*SECÇÃO DE TEXTO*
Dever de fundamentação


SUMÁRIOA

O acto administrativo considera-se fundamentado quando o administrado, colocado na posição de um destinatário normal – o bonus pater familiae de que fala o artº 480º/2 do Código Civil – possa ficar a conhecer as razões factuais e jurídicas que estão na sua génese, de modo a permitir-lhe optar, de forma esclarecida, entre a aceitação do acto ou o accionamento dos meios legais de reacção, e de molde a que, nesta última circunstância, o tribunal possa também exercer o efectivo controlo da legalidade do acto, aferindo o seu acerto jurídico em face da sua fundamentação contextual.


O relator


Lai Kin Hong


Processo nº 374/2014

I

Acordam na Secção Cível e Administrativa do Tribunal de Segunda Instância da RAEM

A, devidamente identificado nos autos, vem recorrer do despacho do Senhor Secretário para a Segurança que lhe indeferiu o requerimento por ele formulado pedindo a conversão em aposentação compulsiva da pena de demissão que lhe foi aplicada em 21FEV2008, alegando, concluindo e pedindo:
1.ª Os pressupostos de Direito relevantes, nomeadamente em termos de prazos, encontram-se preenchidos ou seja,
Primeira: Já ter decorrido prazo de 5 anos sobre a aplicação da pena de demissão;
Segunda: O Recorrente à data dos factos já tinha mais de 27 anos de serviço.
2.ª Do acto recorrido não consta a fundamentação em termos formais. Apresenta-se, deste modo, insuficiente a fundamentação do acto que equivale à falta de fundamentação, segundo o disposto no art.º 115.º, n.º 2 do CPA, que determina a anulação do acto.
3.ª Sendo um "comportamento favorável" conceito indeterminado não se consegue perceber em que requisitos materiais se alicerça tal conceito de forma a ser aplicado em concreto e casuisticamente.
4.ª Perante a falta absoluta da menção dos fundamentos de direito, não se pode, posteriormente no controlo jurisdicional, integrar a lacuna através do enquadramento jurídico feito pelo tribunal, constatar ou declarar a existência de pressupostos legais justificativos da decisão tomada mas não invocados ou até nem ponderados pela Administração, sob pena de violação da reserva da Administração na determinação e definição primárias do acto administrativo.
  Nestes termos, e nos mais de Direito e sempre com o Mui Douto suprimento de Vossas Excelências, deve, pelas apontadas razões, ser julgado procedente o presente Recurso Contencioso, com a consequente anulação do despacho recorrido e deferimento do pedido de aposentação compulsiva do Recorrente.

*REQUISITO A*
Reescreva os registos começando na linha que contém "At which category" e seguindo até ao fim dos registos, com "series" substituído por "groups" e tudo o resto inalterado. Omita as imagens na resposta.
O texto acima e os registos abaixo constituem materiais independentes entre si.

*MATERIAL FORNECIDO*
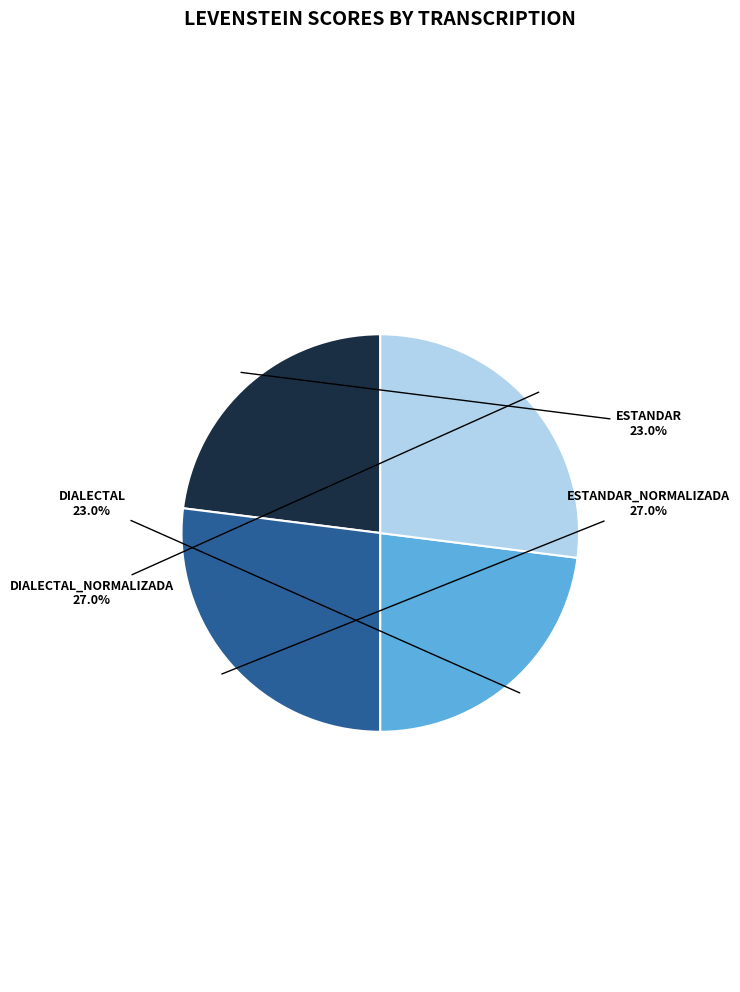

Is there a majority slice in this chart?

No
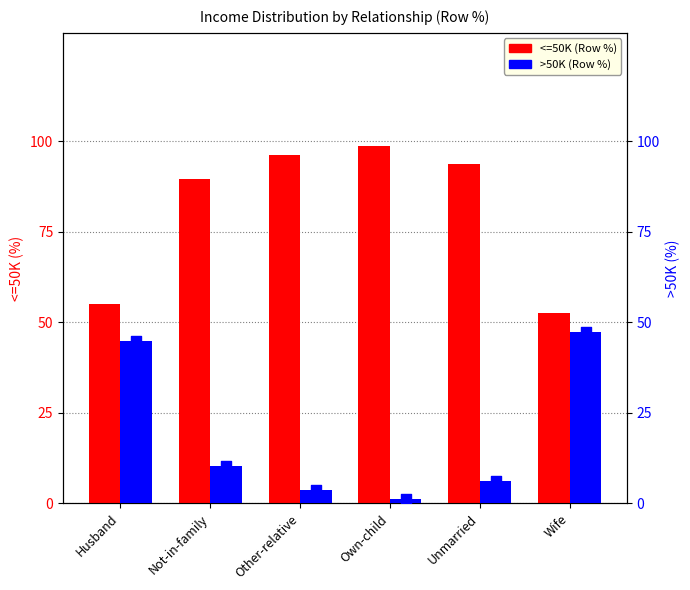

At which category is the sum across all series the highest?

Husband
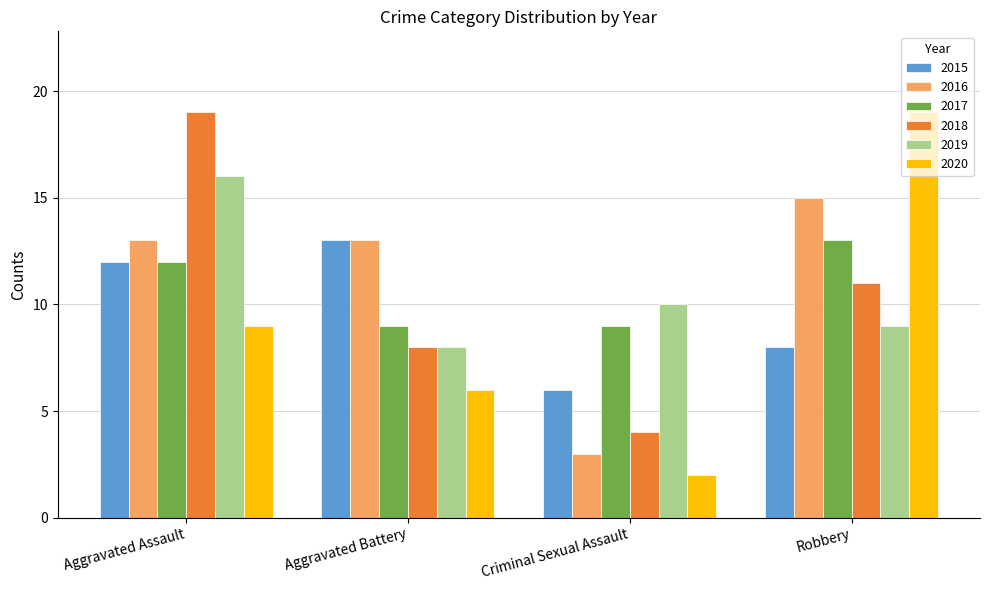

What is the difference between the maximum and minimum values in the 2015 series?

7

*REQUISITO B*
Responda com base no texto sobre o dever de fundamentação:
(i) Em que data foi aplicada a pena de demissão?
(ii) Qual é o número do processo?
(iii) Quantos anos de serviço tinha o Recorrente à data dos factos?

*RESULTADO ESPERADO A*
At which category is the sum across all groups the highest?

Husband

What is the difference between the maximum and minimum values in the 2015 groups?

7

*RESULTADO ESPERADO B*
(i) 21FEV2008.
(ii) 374/2014.
(iii) Mais de 27 anos.